After spending the first three chapters focusing on domestic labourers’ subjective experiences of being suspended between households in Kuwait and South Asia, on the intimate and hierarchical relations in which their work is embedded and on the gendered quality of naram which enables them to develop the skills and capacities of ideal transnational subjects, Ahmad finally takes up the topic of religious conversion explicitly in Chapters Four and Five. In contrast to the keen interest which many Kuwaiti political commentators and Islamic reformists alike take in these women’s conversions to Islam, the women themselves often think of their conversions as ‘pretty boring’ and unremarkable (127) in being intimately tied up with the quotidian details of daily activities and relationships: what the women often refer to as ‘housetalk’.
Rather than being dramatic turning points, these conversions have a thoroughly processual nature. For example, one woman named Chandani spent years caring for an elderly woman whose daily devotions were an integral part of her life, and which gradually became part of Chandani’s life even after the woman passed away (134). Hema, whose aspirations for higher learning had been thwarted back in Nepal, found that through the study of Arabic, she was able to “‘feel’’ Islam in new ways that were attractive to her’ (135). The gradual cultivation of Islamic habits and sensibilities is a part and parcel of the everyday adjustments that these women make in order to be accommodating not only to the households where they live and work, but also to their households of origin.
Ahmad emphasises that the everyday conversions of her interlocutors neither entail a complete rejection of their previous religious traditions nor a forsaking of their prior relationships with non-Muslim family members. Rather: conversion ‘is understood as a dynamic and encompassing process in which the boundaries between different religious traditions and other forms of belonging can be porous and fluid’ (182). While I am willing to believe that she is correct in this, and she does provide persuasive examples of the ways in which her subjects seek to minimise potential conflicts with their families of origin resulting from conversion, I wish that Ahmad had provided a more detailed discussion of the ways in which her interlocutors’ newly adopted Islamic beliefs and practices interact with their prior religious traditions (whether Christian, Hindu or Bon). The absence of a detailed discussion of the commingling of these traditions feels like a missed opportunity to deepen the ethnographic investigation of everyday conversions. This, however, is a relatively minor quibble with what I found overall to be a convincing and well-argued work.

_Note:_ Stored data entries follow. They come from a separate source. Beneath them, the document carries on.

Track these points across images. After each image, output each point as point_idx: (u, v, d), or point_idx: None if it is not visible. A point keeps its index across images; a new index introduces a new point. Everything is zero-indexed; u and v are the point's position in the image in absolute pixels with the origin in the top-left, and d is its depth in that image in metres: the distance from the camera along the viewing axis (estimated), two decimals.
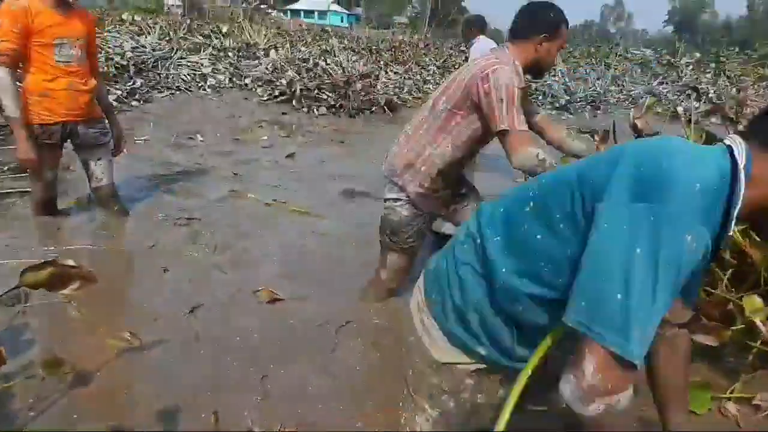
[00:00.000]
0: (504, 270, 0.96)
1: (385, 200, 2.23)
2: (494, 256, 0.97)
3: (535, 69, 2.07)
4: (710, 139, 2.78)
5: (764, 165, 0.83)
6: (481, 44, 4.30)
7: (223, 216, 3.40)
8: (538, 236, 0.91)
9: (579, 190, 0.86)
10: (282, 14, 58.39)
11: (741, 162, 0.83)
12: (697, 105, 9.99)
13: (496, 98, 1.84)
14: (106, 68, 6.62)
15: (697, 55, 13.98)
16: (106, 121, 3.15)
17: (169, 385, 1.78)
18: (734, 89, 10.97)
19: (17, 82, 2.76)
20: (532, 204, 0.95)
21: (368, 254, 2.66)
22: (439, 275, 1.10)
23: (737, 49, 17.65)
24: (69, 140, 2.96)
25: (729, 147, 0.85)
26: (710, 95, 10.82)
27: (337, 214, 3.65)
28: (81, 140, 2.99)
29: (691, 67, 12.46)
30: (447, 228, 2.78)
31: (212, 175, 4.26)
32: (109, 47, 7.39)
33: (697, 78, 11.73)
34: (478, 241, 1.02)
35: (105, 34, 7.83)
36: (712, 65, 12.77)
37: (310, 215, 3.56)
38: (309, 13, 58.77)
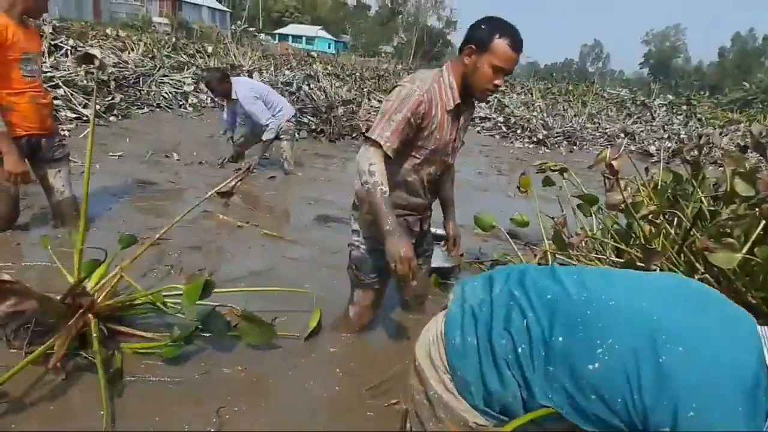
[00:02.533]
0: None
1: (351, 233, 2.21)
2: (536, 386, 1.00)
3: (468, 86, 1.90)
4: (678, 179, 2.86)
5: None
6: None
7: (193, 237, 3.34)
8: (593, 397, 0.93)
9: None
10: (270, 38, 59.14)
11: None
12: (669, 146, 10.30)
13: (382, 109, 1.84)
14: (85, 82, 6.55)
15: (670, 97, 14.51)
16: (60, 134, 3.13)
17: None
18: (696, 132, 11.38)
19: None
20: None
21: (339, 283, 2.63)
22: (469, 358, 1.08)
23: (708, 93, 18.41)
24: (33, 154, 2.90)
25: None
26: (681, 136, 11.19)
27: (310, 239, 3.61)
28: (43, 154, 2.95)
29: (664, 108, 12.93)
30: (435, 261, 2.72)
31: (185, 195, 4.20)
32: None
33: (669, 119, 12.16)
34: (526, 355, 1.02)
35: (87, 48, 7.77)
36: (684, 108, 13.26)
37: (282, 239, 3.52)
38: (297, 38, 59.50)
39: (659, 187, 2.83)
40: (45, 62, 2.36)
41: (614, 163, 2.42)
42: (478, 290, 1.15)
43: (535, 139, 9.87)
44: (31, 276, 2.62)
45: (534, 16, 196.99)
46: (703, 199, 2.62)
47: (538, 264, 2.63)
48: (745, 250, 1.73)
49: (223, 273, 2.90)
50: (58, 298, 1.90)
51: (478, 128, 11.07)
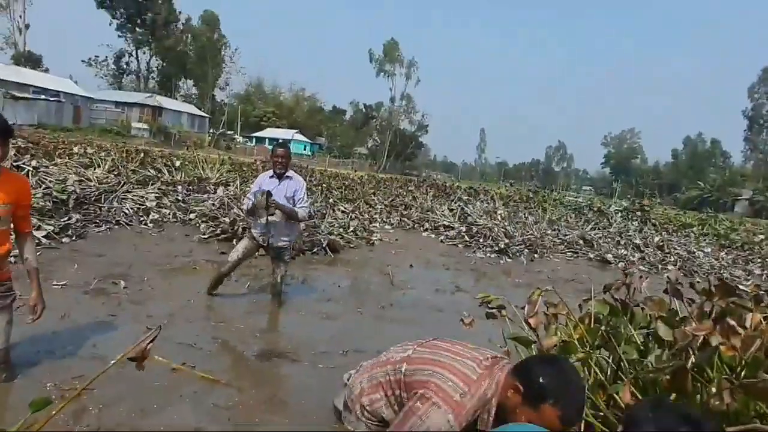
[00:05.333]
0: None
1: None
2: None
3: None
4: (613, 312, 2.89)
5: None
6: None
7: (119, 386, 3.15)
8: None
9: None
10: (248, 140, 61.45)
11: None
12: (625, 253, 10.62)
13: None
14: (42, 203, 6.55)
15: (624, 204, 15.26)
16: (9, 282, 3.03)
17: None
18: (651, 239, 11.79)
19: None
20: None
21: None
22: None
23: (663, 194, 19.52)
24: None
25: None
26: (636, 242, 11.59)
27: (249, 381, 3.47)
28: None
29: (619, 215, 13.54)
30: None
31: (123, 330, 4.04)
32: (51, 180, 7.40)
33: (625, 226, 12.68)
34: None
35: (49, 167, 7.87)
36: (638, 213, 13.91)
37: (218, 383, 3.36)
38: (273, 140, 61.78)
39: (592, 324, 2.86)
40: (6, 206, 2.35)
41: (531, 321, 2.47)
42: None
43: (497, 248, 10.08)
44: None
45: (501, 118, 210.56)
46: (636, 336, 2.66)
47: None
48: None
49: None
50: None
51: (442, 237, 11.30)
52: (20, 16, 53.76)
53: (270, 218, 4.73)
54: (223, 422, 2.92)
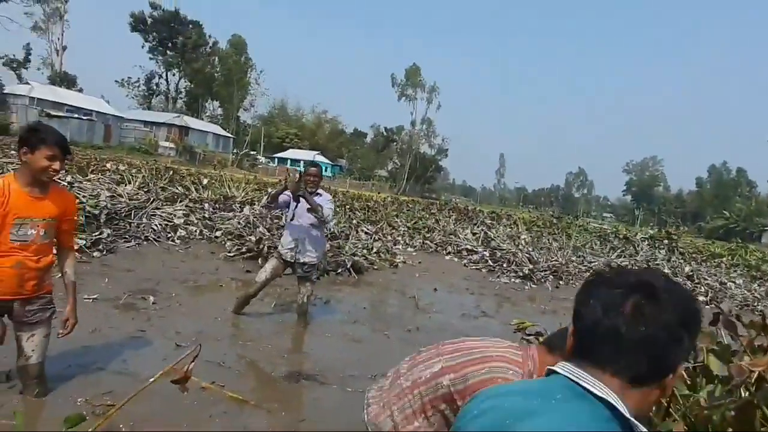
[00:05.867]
0: None
1: None
2: None
3: None
4: None
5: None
6: None
7: (149, 403, 3.13)
8: None
9: None
10: (270, 161, 62.32)
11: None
12: None
13: None
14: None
15: (651, 231, 14.94)
16: (50, 295, 3.06)
17: None
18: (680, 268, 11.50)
19: None
20: None
21: None
22: None
23: (687, 223, 19.09)
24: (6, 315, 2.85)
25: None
26: (666, 271, 11.29)
27: (279, 403, 3.42)
28: (15, 317, 2.88)
29: (646, 242, 13.25)
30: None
31: (153, 347, 4.04)
32: (84, 195, 7.56)
33: (652, 254, 12.39)
34: None
35: (83, 182, 8.05)
36: (665, 242, 13.60)
37: (248, 404, 3.32)
38: (295, 161, 62.58)
39: None
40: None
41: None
42: None
43: (521, 274, 9.92)
44: None
45: (521, 144, 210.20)
46: (682, 371, 2.55)
47: None
48: None
49: None
50: None
51: (465, 261, 11.18)
52: (58, 39, 56.08)
53: (299, 202, 4.89)
54: None
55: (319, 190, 5.05)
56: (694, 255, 13.97)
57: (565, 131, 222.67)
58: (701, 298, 9.87)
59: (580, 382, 0.87)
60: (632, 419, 0.84)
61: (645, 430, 0.84)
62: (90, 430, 2.23)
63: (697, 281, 10.96)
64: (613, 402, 0.84)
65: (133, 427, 2.85)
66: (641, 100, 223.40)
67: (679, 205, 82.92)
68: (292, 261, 4.98)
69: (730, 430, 1.94)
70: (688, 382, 2.64)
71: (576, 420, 0.82)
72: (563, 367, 0.92)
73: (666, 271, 11.26)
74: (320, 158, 64.71)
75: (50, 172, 2.76)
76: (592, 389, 0.85)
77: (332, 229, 9.18)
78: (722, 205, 65.63)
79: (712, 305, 8.48)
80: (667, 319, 0.87)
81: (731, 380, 2.16)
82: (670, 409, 2.45)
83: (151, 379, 2.42)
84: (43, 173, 2.75)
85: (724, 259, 14.64)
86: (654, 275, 0.94)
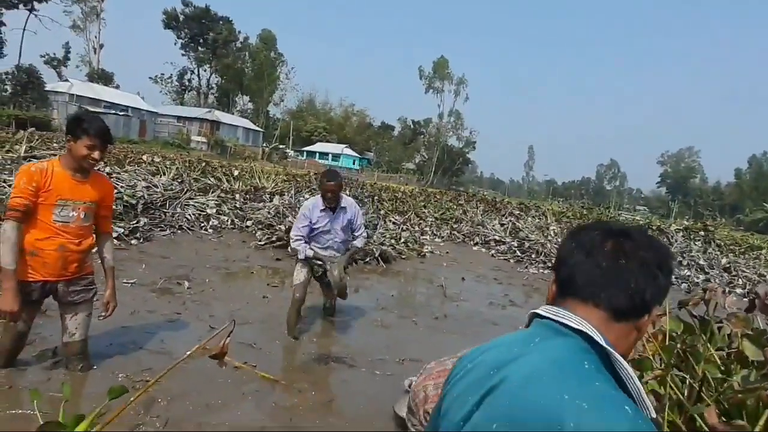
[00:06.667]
0: None
1: None
2: None
3: None
4: (688, 330, 2.74)
5: None
6: None
7: (185, 380, 3.27)
8: None
9: None
10: (299, 154, 62.97)
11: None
12: (688, 274, 10.10)
13: None
14: (113, 207, 6.92)
15: (686, 222, 14.51)
16: (92, 276, 3.21)
17: None
18: (716, 261, 11.14)
19: None
20: None
21: None
22: None
23: (725, 216, 18.43)
24: (50, 296, 3.01)
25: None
26: (701, 263, 10.99)
27: (308, 383, 3.51)
28: (60, 297, 3.04)
29: (680, 234, 12.88)
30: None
31: (188, 328, 4.20)
32: (122, 186, 7.84)
33: (687, 245, 12.05)
34: None
35: (121, 174, 8.34)
36: (701, 233, 13.19)
37: (279, 384, 3.42)
38: (324, 154, 63.12)
39: (667, 341, 2.73)
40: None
41: None
42: None
43: (549, 265, 9.81)
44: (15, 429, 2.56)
45: (551, 136, 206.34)
46: (715, 355, 2.52)
47: None
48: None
49: (208, 427, 2.79)
50: None
51: (493, 251, 11.12)
52: (95, 37, 57.86)
53: (334, 212, 4.41)
54: (285, 421, 2.96)
55: (342, 201, 4.48)
56: (731, 247, 13.53)
57: (597, 122, 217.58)
58: (738, 291, 9.57)
59: (558, 319, 0.91)
60: (609, 347, 0.87)
61: (621, 358, 0.88)
62: (132, 399, 2.38)
63: (734, 273, 10.63)
64: (587, 331, 0.88)
65: (170, 402, 2.98)
66: (677, 90, 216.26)
67: (716, 197, 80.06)
68: (319, 274, 4.59)
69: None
70: (722, 368, 2.60)
71: (552, 355, 0.86)
72: (545, 309, 0.96)
73: (701, 263, 10.95)
74: (348, 151, 65.00)
75: (90, 160, 2.91)
76: (568, 323, 0.90)
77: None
78: (762, 197, 62.98)
79: (750, 297, 8.20)
80: (644, 256, 0.93)
81: (767, 365, 2.13)
82: (702, 394, 2.43)
83: (188, 352, 2.54)
84: (83, 160, 2.90)
85: (764, 251, 14.12)
86: (632, 227, 1.00)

Everyday Conversions has several useful appendices: a set of notes explaining Ahmad’s process of fieldwork, a list of interlocutor’s names and connections with each other and a glossary of Arabic and Urdu/Hindi terms. The cover design, incorporating Azra Akšamija’s artwork Flocking Mosques, beautifully complements the themes of the work. This book is an engaging and worthwhile read for scholars interested not only in Islam and conversion, but also in labour migration, women’s studies, the Indian Ocean world, households as sites of ethnonational formation and reproduction and the productive theorisation of the everyday.